- **Description of the task**:
Look through the material and copy each line holding "down".
=== Input ===
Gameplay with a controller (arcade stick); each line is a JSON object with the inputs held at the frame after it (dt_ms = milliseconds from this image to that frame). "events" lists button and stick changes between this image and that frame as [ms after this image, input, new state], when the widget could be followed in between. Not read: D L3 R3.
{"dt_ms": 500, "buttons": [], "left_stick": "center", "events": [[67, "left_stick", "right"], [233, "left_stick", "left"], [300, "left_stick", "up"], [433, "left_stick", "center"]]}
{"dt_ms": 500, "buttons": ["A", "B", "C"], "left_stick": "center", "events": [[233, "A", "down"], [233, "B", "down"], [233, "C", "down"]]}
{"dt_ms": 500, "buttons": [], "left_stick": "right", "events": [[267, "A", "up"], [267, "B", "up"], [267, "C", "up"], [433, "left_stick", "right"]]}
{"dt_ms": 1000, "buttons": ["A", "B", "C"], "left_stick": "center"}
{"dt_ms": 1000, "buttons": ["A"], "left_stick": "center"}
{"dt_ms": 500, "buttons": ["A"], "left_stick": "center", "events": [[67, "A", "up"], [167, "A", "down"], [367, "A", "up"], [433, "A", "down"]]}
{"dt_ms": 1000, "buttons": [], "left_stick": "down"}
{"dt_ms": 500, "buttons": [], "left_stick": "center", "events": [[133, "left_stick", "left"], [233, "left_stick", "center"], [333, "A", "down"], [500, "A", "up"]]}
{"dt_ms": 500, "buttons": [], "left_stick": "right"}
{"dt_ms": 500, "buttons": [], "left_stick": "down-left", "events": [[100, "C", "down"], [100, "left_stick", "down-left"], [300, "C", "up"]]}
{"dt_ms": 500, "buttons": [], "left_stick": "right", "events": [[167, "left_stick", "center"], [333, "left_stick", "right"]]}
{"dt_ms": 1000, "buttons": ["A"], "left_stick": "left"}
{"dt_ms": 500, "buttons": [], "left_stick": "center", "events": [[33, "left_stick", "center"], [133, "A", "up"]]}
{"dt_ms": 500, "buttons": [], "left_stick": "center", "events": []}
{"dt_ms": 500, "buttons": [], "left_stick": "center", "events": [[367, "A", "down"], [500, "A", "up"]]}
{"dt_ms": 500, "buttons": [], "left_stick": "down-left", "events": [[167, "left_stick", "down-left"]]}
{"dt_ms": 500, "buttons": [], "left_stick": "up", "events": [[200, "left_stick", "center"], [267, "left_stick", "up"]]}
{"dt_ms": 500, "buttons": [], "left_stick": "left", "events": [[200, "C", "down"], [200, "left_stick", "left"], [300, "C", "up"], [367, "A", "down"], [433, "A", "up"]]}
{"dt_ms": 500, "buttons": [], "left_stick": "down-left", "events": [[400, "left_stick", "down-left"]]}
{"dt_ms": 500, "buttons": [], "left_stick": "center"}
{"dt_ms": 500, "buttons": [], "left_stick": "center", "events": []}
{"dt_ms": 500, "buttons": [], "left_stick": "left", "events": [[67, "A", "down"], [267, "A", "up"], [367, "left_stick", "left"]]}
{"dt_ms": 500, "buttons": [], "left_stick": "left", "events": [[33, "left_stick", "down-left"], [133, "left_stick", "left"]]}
===
- **Your solution**:
{"dt_ms": 500, "buttons": ["A", "B", "C"], "left_stick": "center", "events": [[233, "A", "down"], [233, "B", "down"], [233, "C", "down"]]}
{"dt_ms": 500, "buttons": ["A"], "left_stick": "center", "events": [[67, "A", "up"], [167, "A", "down"], [367, "A", "up"], [433, "A", "down"]]}
{"dt_ms": 1000, "buttons": [], "left_stick": "down"}
{"dt_ms": 500, "buttons": [], "left_stick": "center", "events": [[133, "left_stick", "left"], [233, "left_stick", "center"], [333, "A", "down"], [500, "A", "up"]]}
{"dt_ms": 500, "buttons": [], "left_stick": "down-left", "events": [[100, "C", "down"], [100, "left_stick", "down-left"], [300, "C", "up"]]}
{"dt_ms": 500, "buttons": [], "left_stick": "center", "events": [[367, "A", "down"], [500, "A", "up"]]}
{"dt_ms": 500, "buttons": [], "left_stick": "down-left", "events": [[167, "left_stick", "down-left"]]}
{"dt_ms": 500, "buttons": [], "left_stick": "left", "events": [[200, "C", "down"], [200, "left_stick", "left"], [300, "C", "up"], [367, "A", "down"], [433, "A", "up"]]}
{"dt_ms": 500, "buttons": [], "left_stick": "down-left", "events": [[400, "left_stick", "down-left"]]}
{"dt_ms": 500, "buttons": [], "left_stick": "left", "events": [[67, "A", "down"], [267, "A", "up"], [367, "left_stick", "left"]]}
{"dt_ms": 500, "buttons": [], "left_stick": "left", "events": [[33, "left_stick", "down-left"], [133, "left_stick", "left"]]}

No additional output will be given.